## WORK TASK
Your answer should hold the data exactly as given, minus any picture.

● ● ● ● ●

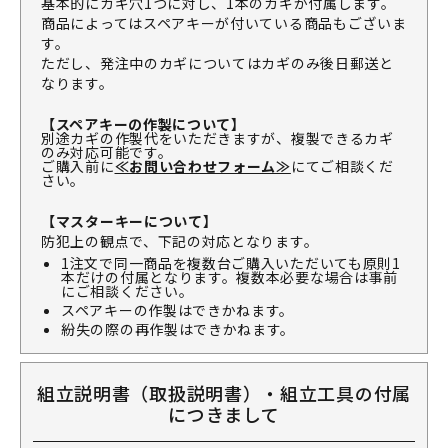
基本的にカギ穴1つに対し、1本のカギが付属します。
商品によってはスペアキーが付いている商品もございま
す。
ただし、発注中のカギについてはカギのみ後日郵送と
なります。
【スペアキーの作製について】
別途カギの作製代をいただきますが、複製できるカギ
のみ対応可能です。
ご購入前に
≪お問い合わせフォーム≫
にてご相談くだ
さい。
【マスターキーについて】
防犯上の観点で、下記の対応となります。
1注文で同一商品を複数台ご購入いただいても原則1
本だけの付属となります。複数本必要な場合は事前
にご相談ください。
スペアキーの作製はできかねます。
紛失の際の再作製はできかねます。
組立説明書（取扱説明書）・組立工具の付属
につきまして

● ● ● ● ●

## SOLUTION FOR THIS EXERCISE
基本的にカギ穴1つに対し、1本のカギが付属します。
商品によってはスペアキーが付いている商品もございま
す。
ただし、発注中のカギについてはカギのみ後日郵送と
なります。
【スペアキーの作製について】
別途カギの作製代をいただきますが、複製できるカギ
のみ対応可能です。
ご購入前に
≪お問い合わせフォーム≫
にてご相談くだ
さい。
【マスターキーについて】
防犯上の観点で、下記の対応となります。
1注文で同一商品を複数台ご購入いただいても原則1
本だけの付属となります。複数本必要な場合は事前
にご相談ください。
スペアキーの作製はできかねます。
紛失の際の再作製はできかねます。
組立説明書（取扱説明書）・組立工具の付属
につきまして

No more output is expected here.